Living Machines

“Living Machine” located at Findhorn Ecovillage, Scotland – L. Schnadt Wikimedia Commons

Dr. Käthe Seidel first explored the use of swamps, marshes and other wetlands to filter and purify wastewater in the early 1950s. In the 1970s, Dr. John Todd and his collaborators at the New Alchemy Institute, applyed these concepts in the self-sustaining bioshelters they called Arks (One of their first clients was the Government of Canada, which contracted the PEI Ark in 1976). The lessons learned from these ambitious designs later served as the basis for a sewage treatment system that combined technology and biology to mimic natural mechanisms – Todd’s famous “Living Machine”.

In essence, living machines are a series of tanks, each containing different organic filters, bacteria, algae, micro-organisms, plants, trees, snails, and even fish, housed inside a green house to support the plant life.
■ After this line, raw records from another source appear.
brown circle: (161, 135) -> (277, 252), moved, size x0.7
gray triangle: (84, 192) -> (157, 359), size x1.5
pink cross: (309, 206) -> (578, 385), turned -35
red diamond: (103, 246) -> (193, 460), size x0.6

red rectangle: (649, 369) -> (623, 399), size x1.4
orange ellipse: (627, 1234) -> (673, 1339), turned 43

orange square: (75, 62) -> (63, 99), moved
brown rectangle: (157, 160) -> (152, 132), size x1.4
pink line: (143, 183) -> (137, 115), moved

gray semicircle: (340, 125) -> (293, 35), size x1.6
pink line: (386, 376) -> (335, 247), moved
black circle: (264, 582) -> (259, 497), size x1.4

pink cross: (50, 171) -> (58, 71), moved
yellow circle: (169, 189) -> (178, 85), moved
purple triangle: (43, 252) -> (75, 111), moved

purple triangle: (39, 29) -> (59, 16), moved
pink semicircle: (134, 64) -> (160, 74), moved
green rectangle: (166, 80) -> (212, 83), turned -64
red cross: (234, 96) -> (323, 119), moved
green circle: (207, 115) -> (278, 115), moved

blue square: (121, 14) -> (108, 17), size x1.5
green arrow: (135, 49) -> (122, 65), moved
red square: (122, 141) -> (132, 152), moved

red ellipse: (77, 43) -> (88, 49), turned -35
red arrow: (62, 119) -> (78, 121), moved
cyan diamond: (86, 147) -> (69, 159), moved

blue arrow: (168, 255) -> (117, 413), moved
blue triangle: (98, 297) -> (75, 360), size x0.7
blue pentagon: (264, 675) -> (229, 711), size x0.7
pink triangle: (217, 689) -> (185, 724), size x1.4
As wastewater passes through the micro-ecosystem of each tank, different organisms feed on the contaminants, cleaning the water without the chemicals, massive energy consumption and toxic sludge, associated with traditional sewage treatment.

One of the strengths of the living machine concept is flexibility; components may be added or removed to accommodate different forms of waste and other unique requirements. Today, Lining Machine Inc. (which Todd sold in 1999) produces “Next Generation Living Machines”, which utilize a more naturalized wetland system, generally eliminating the need for greenhouses and greatly reducing maintenance. Other variations of Todd’s design (under various names) have been employed at various scales, all over the world.